Oocyte-produced glutathione (the tripeptide gamma-glutamyl-cysteinyl-glycine; GSH) has been implicated in the reduction of disulfide bonds in the sperm nucleus during fertilization and thus in the development of the male pronucleus (PN). In this study, we show that the depletion of endogenous glutathione by 10 mM buthionine sulfoximine (BSO; specific inhibitor of GSH synthesis) during bovine oocyte maturation (24 h in vitro; represents prophase I to metaphase II transition in this species) blocks the formation of a male PN in > 85% of treated oocytes (vs. 6.8% in controls) and prevents the assembly of the sperm aster microtubules in approximately 35%. Consequently, the pronuclear migration and apposition do not occur. Ultrastructural observations suggest that the effect of BSO on pronuclear apposition might be due to incomplete disassembly of the sperm tail connecting piece, which normally leads to the release of the sperm centriole and to the reconstitution of the zygotic centrosome during fertilization. The sperm nucleus decondensation and migration blocks were reversed by the treatment of the GSH-depleted oocytes with 1-10 mM dithiothreitol (a disulfide bond-reducing agent) applied 8 h after insemination: 82% of these oocytes exhibited a normal male PN and pronuclear apposition 20 h after insemination. The pool of glutathione seems to be generated during oocyte maturation since > 80% of oocytes that were matured in the absence of BSO displayed a normal male PN, as apposed to a female PN, when inseminated and cultured in the presence of 10 mM BSO. These data suggest that the reduction of disulfide bonds in the sperm after incorporation is important for the formation of the male PN, as well as for the disassembly of the sperm tail connecting piece and pronuclear apposition. The lack of disulfide-reducing power in the GSH-depleted oocytes can be reversed by treatment with disulfide bond-reducing agents.

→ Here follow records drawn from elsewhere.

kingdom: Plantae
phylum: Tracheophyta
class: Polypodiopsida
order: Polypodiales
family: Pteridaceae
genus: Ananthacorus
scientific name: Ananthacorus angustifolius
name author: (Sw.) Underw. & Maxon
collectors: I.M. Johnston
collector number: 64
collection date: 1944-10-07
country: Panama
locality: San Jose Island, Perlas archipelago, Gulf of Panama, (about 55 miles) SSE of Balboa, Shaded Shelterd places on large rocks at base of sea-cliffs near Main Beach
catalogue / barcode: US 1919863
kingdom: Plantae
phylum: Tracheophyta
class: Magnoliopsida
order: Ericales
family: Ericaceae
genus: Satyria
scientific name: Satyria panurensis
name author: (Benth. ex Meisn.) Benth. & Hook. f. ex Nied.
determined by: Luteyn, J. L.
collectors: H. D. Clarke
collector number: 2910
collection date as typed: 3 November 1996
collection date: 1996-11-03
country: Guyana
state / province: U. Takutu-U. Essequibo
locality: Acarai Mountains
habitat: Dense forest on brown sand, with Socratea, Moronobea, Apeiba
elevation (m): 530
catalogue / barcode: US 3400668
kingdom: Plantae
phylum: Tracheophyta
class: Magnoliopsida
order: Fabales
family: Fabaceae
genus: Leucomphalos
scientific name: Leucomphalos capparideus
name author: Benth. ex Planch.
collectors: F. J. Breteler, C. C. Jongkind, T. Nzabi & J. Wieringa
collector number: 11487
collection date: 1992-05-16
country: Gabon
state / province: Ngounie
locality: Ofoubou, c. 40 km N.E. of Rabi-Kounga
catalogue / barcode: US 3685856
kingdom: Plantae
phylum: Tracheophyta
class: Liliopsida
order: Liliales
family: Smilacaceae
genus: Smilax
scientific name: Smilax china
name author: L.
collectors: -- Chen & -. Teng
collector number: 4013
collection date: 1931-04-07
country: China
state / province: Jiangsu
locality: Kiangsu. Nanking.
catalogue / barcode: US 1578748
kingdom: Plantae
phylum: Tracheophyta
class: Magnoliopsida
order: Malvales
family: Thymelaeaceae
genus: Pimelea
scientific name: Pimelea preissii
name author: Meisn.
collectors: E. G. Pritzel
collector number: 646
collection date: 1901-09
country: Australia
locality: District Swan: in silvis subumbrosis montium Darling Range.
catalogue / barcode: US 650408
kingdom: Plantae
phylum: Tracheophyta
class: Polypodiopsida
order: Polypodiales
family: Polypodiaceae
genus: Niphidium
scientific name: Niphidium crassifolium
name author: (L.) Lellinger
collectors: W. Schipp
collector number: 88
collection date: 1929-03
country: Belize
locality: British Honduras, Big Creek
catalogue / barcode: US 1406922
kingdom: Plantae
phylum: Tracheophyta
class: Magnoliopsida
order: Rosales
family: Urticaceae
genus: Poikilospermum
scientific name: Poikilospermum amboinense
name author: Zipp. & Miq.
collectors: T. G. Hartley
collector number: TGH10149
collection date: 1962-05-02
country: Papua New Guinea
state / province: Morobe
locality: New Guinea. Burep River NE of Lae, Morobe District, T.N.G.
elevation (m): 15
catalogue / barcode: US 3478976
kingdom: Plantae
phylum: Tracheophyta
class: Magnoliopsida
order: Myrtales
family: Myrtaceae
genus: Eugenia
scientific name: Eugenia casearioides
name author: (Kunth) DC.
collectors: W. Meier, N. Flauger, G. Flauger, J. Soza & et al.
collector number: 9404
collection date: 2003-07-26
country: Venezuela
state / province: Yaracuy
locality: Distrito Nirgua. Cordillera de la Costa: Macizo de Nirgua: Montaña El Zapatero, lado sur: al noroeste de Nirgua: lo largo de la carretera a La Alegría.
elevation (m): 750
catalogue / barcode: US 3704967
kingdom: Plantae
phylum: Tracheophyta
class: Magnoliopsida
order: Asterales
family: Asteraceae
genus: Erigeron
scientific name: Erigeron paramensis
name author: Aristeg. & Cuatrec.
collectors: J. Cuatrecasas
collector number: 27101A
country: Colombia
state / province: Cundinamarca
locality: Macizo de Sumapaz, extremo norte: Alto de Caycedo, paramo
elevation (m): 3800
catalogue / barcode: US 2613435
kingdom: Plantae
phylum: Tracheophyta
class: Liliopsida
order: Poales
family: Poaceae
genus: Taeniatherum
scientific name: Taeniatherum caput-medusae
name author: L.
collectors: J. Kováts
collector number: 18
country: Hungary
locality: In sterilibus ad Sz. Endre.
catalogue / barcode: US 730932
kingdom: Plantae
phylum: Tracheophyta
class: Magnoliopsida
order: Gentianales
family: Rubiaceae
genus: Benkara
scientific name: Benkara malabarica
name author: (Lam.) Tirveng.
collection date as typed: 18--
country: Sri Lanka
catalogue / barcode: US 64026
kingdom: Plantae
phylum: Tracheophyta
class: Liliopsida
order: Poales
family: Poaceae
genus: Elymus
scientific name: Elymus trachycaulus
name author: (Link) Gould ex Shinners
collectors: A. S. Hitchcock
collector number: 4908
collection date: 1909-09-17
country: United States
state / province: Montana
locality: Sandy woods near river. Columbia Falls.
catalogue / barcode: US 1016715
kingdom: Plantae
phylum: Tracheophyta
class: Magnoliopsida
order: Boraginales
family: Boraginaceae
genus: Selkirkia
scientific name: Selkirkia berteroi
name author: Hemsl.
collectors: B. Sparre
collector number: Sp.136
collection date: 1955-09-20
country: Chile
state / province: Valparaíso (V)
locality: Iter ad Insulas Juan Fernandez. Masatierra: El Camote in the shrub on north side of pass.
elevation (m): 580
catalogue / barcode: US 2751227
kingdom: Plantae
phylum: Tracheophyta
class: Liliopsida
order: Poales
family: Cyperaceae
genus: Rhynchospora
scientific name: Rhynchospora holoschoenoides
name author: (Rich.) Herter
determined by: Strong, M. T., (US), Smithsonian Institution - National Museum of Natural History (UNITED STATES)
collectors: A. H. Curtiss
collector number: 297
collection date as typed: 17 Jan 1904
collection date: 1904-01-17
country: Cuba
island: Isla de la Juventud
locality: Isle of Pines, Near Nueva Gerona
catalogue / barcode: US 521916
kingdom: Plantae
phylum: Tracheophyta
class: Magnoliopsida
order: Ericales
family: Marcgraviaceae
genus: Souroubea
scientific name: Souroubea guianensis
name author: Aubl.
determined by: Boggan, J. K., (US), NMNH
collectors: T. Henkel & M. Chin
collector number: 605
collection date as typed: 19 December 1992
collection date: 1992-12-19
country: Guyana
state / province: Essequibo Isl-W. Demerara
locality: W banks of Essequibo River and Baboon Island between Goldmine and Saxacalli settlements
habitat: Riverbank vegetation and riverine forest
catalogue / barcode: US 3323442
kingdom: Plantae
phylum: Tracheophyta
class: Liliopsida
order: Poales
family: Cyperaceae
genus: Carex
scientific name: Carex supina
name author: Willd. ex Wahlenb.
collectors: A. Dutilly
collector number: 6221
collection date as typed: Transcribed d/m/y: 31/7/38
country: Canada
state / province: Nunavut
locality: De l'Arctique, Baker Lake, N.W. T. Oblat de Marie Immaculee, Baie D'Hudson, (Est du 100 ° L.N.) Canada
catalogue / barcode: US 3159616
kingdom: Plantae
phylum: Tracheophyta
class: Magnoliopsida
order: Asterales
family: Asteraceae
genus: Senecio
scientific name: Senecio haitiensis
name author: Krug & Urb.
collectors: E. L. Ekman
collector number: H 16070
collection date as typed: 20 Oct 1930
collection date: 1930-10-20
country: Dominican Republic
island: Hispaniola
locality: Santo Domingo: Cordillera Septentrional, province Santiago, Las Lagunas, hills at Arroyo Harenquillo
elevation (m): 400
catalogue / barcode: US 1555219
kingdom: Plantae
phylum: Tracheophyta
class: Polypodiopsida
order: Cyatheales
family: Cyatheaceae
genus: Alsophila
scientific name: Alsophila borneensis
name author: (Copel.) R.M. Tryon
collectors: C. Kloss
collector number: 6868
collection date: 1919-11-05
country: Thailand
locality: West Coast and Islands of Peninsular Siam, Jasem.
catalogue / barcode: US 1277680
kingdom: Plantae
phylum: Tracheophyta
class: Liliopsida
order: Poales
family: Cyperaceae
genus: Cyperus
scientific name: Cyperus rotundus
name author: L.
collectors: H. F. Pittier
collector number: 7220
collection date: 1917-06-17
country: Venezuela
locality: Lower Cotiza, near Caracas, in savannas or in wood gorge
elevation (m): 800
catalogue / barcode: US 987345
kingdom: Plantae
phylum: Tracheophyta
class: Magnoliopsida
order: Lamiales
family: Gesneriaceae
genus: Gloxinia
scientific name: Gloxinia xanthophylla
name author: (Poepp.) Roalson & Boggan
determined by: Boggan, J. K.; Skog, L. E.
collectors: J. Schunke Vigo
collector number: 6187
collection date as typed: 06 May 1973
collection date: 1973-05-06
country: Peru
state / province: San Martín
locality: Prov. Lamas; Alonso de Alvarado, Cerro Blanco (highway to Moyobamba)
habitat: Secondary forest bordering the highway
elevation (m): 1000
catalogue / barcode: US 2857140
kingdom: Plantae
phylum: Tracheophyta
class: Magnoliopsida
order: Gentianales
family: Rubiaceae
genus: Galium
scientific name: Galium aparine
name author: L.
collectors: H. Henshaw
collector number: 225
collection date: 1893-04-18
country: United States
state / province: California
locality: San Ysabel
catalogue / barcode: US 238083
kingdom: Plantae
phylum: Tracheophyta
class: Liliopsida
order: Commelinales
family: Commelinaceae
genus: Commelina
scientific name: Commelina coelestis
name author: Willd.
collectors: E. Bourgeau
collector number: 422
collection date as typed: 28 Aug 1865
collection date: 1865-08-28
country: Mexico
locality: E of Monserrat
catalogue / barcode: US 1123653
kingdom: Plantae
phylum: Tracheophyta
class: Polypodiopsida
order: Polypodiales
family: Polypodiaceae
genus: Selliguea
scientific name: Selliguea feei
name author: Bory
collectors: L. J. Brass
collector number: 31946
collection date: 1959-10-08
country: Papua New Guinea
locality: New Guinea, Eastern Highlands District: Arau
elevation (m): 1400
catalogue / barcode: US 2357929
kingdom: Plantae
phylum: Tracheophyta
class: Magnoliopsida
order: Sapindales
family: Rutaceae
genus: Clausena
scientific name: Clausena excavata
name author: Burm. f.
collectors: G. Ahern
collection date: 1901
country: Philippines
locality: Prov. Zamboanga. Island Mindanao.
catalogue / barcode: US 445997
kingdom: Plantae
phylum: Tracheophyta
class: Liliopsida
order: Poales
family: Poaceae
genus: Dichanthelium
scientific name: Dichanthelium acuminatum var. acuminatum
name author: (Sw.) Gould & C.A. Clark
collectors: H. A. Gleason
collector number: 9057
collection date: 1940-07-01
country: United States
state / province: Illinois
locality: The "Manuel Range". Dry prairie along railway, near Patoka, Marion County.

卵母细胞产生的谷胱甘肽(三肽γ-谷氨酰-半胱氨酰-甘氨酸;GSH)被认为在受精过程中参与精子细胞核中二硫键的还原,从而在雄原核(PN)的发育中发挥作用。在本研究中,我们发现,在牛卵母细胞成熟过程中(体外培养24小时;代表该物种从减数第一次分裂前期到中期II的转变),用10 mM丁硫氨酸亚砜胺(BSO;GSH合成的特异性抑制剂)耗尽内源性谷胱甘肽,会阻止超过85%的处理过的卵母细胞形成雄原核(对照组为6.8%),并使约35%的精子星体微管组装受阻。因此,原核迁移和并列无法发生。超微结构观察表明,BSO对原核并列的影响可能是由于精子尾部连接段的不完全解体,正常情况下,这会导致精子中心粒的释放以及受精过程中合子中心体的重建。用1-10 mM二硫苏糖醇(一种二硫键还原剂)处理受精后8小时的谷胱甘肽耗尽的卵母细胞,可逆转精子细胞核解聚和迁移受阻的情况:这些卵母细胞中有82%在受精后20小时显示出正常的雄原核和原核并列。谷胱甘肽池似乎是在卵母细胞成熟过程中产生的,因为在不存在BSO的情况下成熟的卵母细胞中,超过80%在10 mM BSO存在下受精和培养时,会显示出与雌原核相对的正常雄原核。这些数据表明,精子进入后二硫键的还原对于雄原核的形成、精子尾部连接段的解体以及原核并列都很重要。用二硫键还原剂处理可以逆转谷胱甘肽耗尽的卵母细胞中缺乏二硫键还原能力的情况。